A better solution, Meisel says, is for the government to craft a mechanism that would encourage companies to create, rather than eliminate, jobs. He suggests a potential answer is an “automation tax” that would be part of the corporate taxes companies pay and would give them an incentive to keep humans employed.

“The amount that companies are taxed would be based on the ratio of employees to company revenue,” Meisel says. “A company that has high revenue relative to the number of employees would pay a higher tax than a company that uses more people to generate the same revenue.”

Unprofitable companies and small companies could be excluded from the tax, he says, and rates on other taxes, such as profits, could be lowered to generate the same amount of revenue.

“Companies might be tempted to fight such legislation, especially if they would face higher taxes, but I would argue that they could come out ahead,” Meisel says. “People with jobs are consumers. When the number of jobs declines or average income declines, those consumers buy less. That hurts the overall economy.”

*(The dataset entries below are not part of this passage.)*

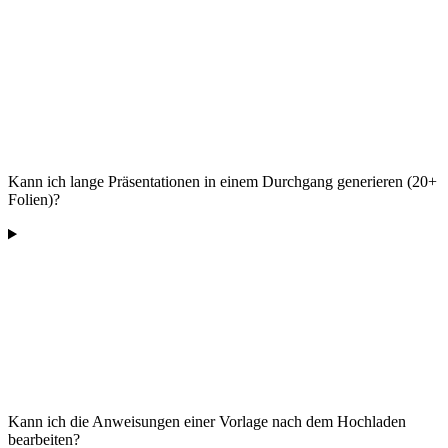
Kann ich lange Präsentationen in einem Durchgang generieren (20+
Folien)?
Kann ich die Anweisungen einer Vorlage nach dem Hochladen
bearbeiten?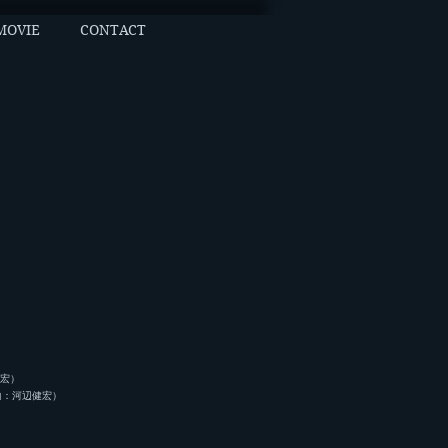
MOVIE
CONTACT
宏）
曲：河辺健宏）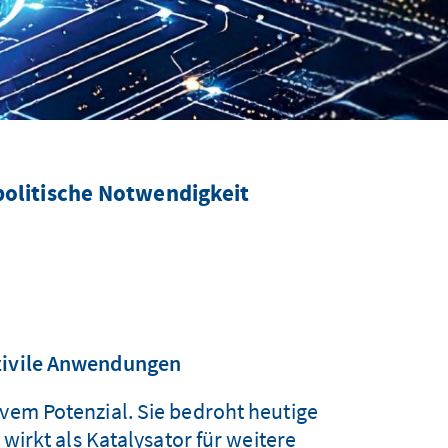
politische Notwendigkeit
 zivile Anwendungen
ivem Potenzial. Sie bedroht heutige
irkt als Katalysator für weitere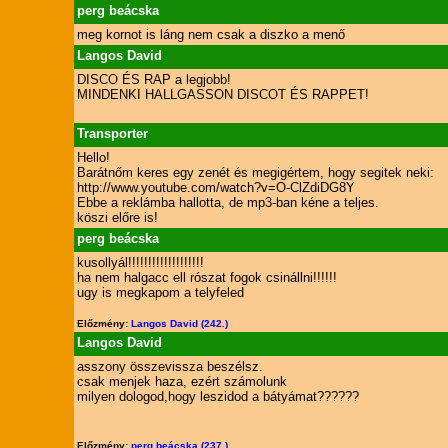
perg beácska
meg kornot is láng nem csak a diszko a menő
Langos David
DISCO ÉS RAP a legjobb!
MINDENKI HALLGASSON DISCOT ÉS RAPPET!
Transporter
Hello!
Barátnőm keres egy zenét és megigértem, hogy segitek neki:
http://www.youtube.com/watch?v=O-ClZdiDG8Y
Ebbe a reklámba hallotta, de mp3-ban kéne a teljes.
köszi előre is!
perg beácska
kusollyál!!!!!!!!!!!!!!!!!!!
ha nem halgacc ell rószat fogok csinállni!!!!!!
ugy is megkapom a telyfeled
Előzmény:
Langos David (242.)
Langos David
asszony összevissza beszélsz.
csak menjek haza, ezért számolunk
milyen dologod,hogy leszidod a bátyámat??????
Előzmény:
perg beácska (237.)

At the moment, though, worldwide trends point toward industrial robots becoming even more commonplace and jobs for humans less so, according to a recent Boston Consulting Group analysis that looked at 21 industries in the world’s top 25 leading manufacturing export economies.

The analysis determined that about 1.4 million industrial robots are in use around the world today, but that could grow to 4 million in the next decade.

“I do worry about job-killing robots,” Meisel says. “But that’s not the only concern when it comes to technology replacing people.”

He points out that a recent Wall Street Journal article said just 9 percent of American jobs are in manufacturing, so robots might not be as great a threat to jobs in the U.S. as they are in some other countries.

A greater problem, Meisel says, is that technologies such as speech-recognition software are automating jobs that previously required humans to converse with other humans.

“Jobs that required understanding human speech, such as call-center agents and medical transcriptionists, are being replaced by software,” Meisel says. “Trends like that are why we need to understand that our current economic doldrums aren’t just a cycle that will correct itself.”

That point is reinforced by research by the McKinsey Global Institute, which suggests that 45 percent of activities people are paid to perform can be automated by adapting current technologies. That represents about $2 trillion in annual wages in the U.S. The research further indicated that if technologies can achieve a median level of human ability to process and understand natural language, an additional 13 percent of activities could be automated.

“A full recovery requires our leaders to recognize that over-automation is a fundamental issue that needs to be addressed,” Meisel says. “Otherwise, we will continue the downward spiral of fewer well-paying jobs.”